Every year, more than 17 million current and prospective students file the FAFSA, and colleges process more than 29 million individual FAFSAs sent to them.1 FSA awards more than $26 billion in Pell Grants and lends more than $80 billion in federal student loans every year to these applicants. Including aid from state, institutional, and private sources, about a quarter-trillion dollars in student aid is disbursed every year, larger than the gross domestic products of twenty U.S. states. Nearly all that aid runs–at least in part–through the FAFSA.

President Biden’s proposed increase in FSA funding would help ensure that the agency can see through two major changes to the FAFSA, updates which are scheduled to be implemented this year by Congressional mandate. The FUTURE Act, passed by Congress in 2019, changes how the form imports families’ IRS data. The FAFSA Simplification Act, passed in 2021, significantly alters the underlying formulas determining aid eligibility. Enacting these changes will be no mean feat: FSA must build new digital infrastructure and shepherd colleges, high schools, and families through these changes.

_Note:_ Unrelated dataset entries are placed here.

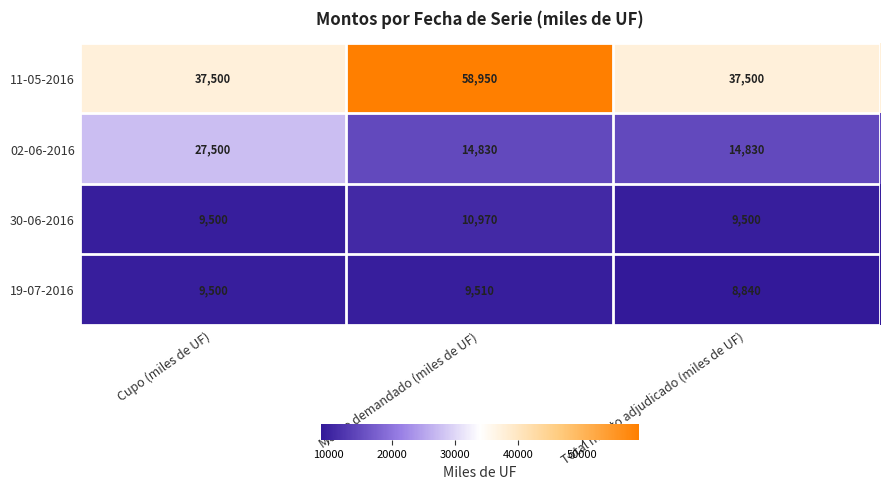

List the series in order of their peak value, highest first.

11-05-2016, 02-06-2016, 30-06-2016, 19-07-2016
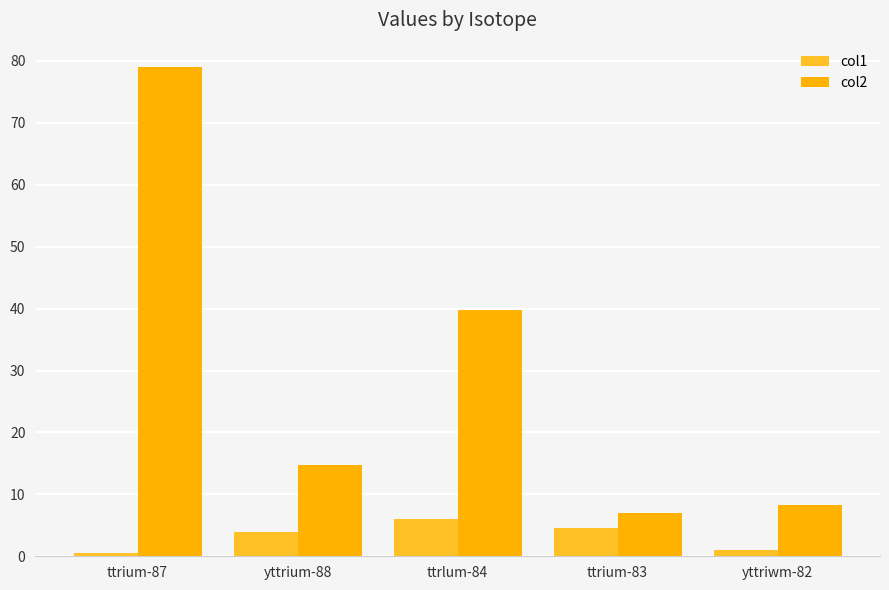

True or false: col2 has a value of 14.7 at yttrium-88.

True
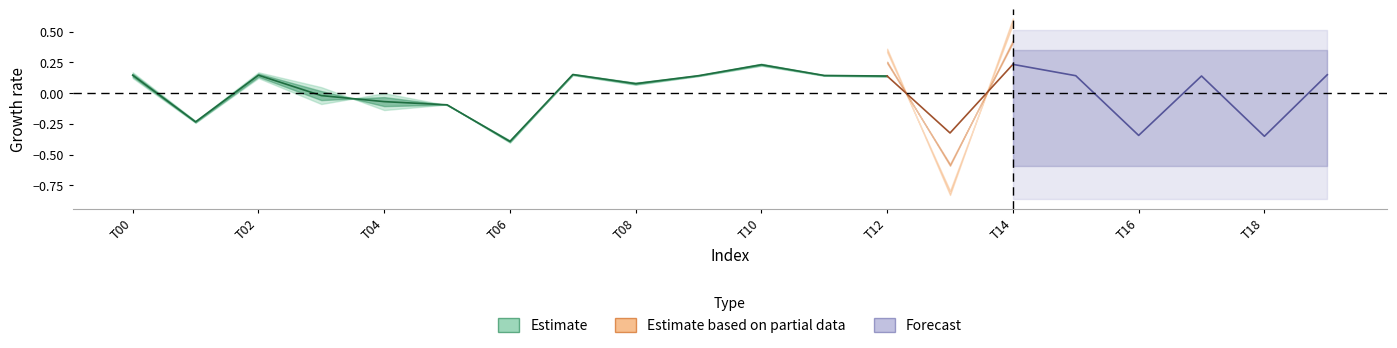

Between 11 and 18, which is larger?

11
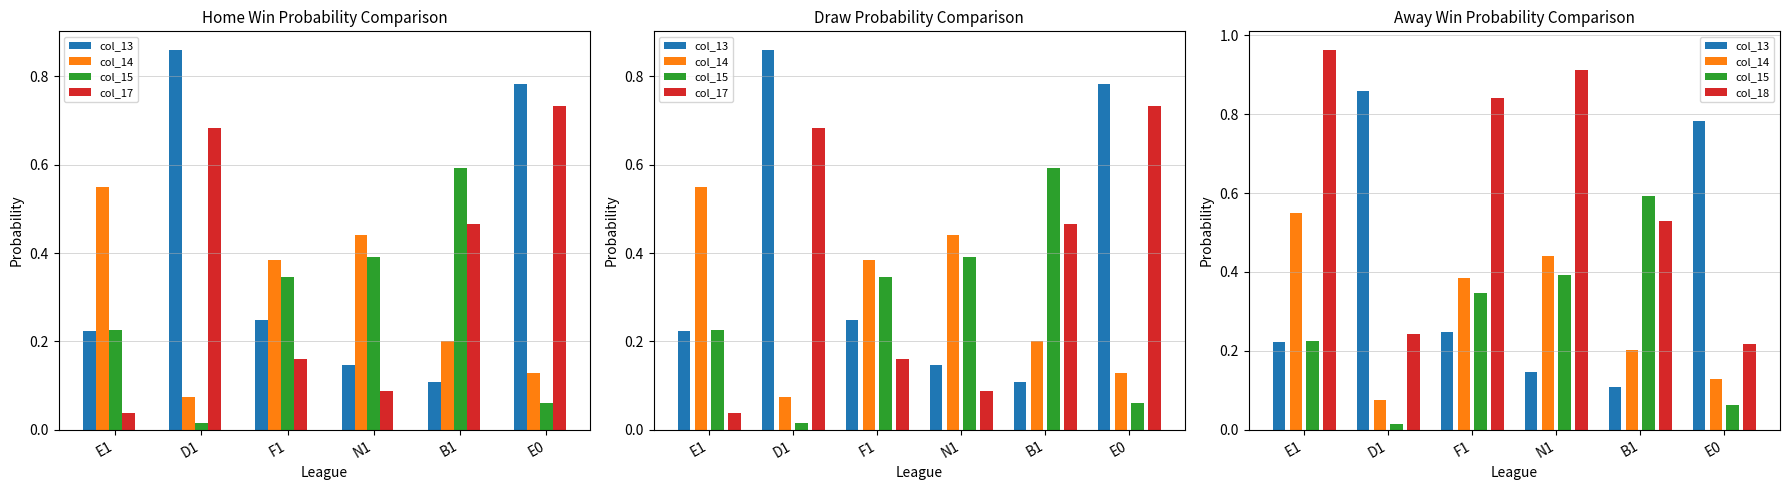

How many groups of bars are there?

6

The launch date of the reformed FAFSA has already been postponed by two months, from October to December. A host of state financial aid deadlines fall just a few months after the rescheduled launch, meaning millions of families will be completing the form within an unusually condensed period of time. Questions about how colleges should construct aid offers based on the new FAFSA are already rising.

It is hard enough to ensure families complete the FAFSA without the potential hazards of website failures and delays in troubleshooting if FSA is under-resourced and under-staffed. The downstream issues of implementation will likely have disproportionately ill effects on the communities of color and low-income families that historically have had to fight the hardest to gain access to college.

President Biden’s proposal for fiscal year 2024’s FSA funding would smoothe the rollout of the reformed FAFSA and help preserve Americans’ faith that the federal government has their back when they pursue a college education. In a FAFSA cycle like no other, Congress must provide the funding to ensure our financial aid system can withstand the changes that lawmakers passed in the timeframe they designated.

Looking Ahead

The Biden administration’s budget proposal charts a path to improve college affordability through investments in free community college, infrastructure investments at HBCUs and other MSIs, and an increase in the Pell Grant. These are all vital and necessary changes with strong public support, and they signal the administration’s steadfast commitment to racial equity and economic opportunity.

But that agenda could be undermined if FSA remains hamstrung with little financial support.. Public trust in an active federal role in higher education requires that the pieces already in place run as designed. Congress must pass President Biden’s budget request for FSA and equip the agency with the funding it needs to continue its essential work for students and borrowers.

Notes

  1. Author’s analysis of data from the Federal Student Aid Data Center.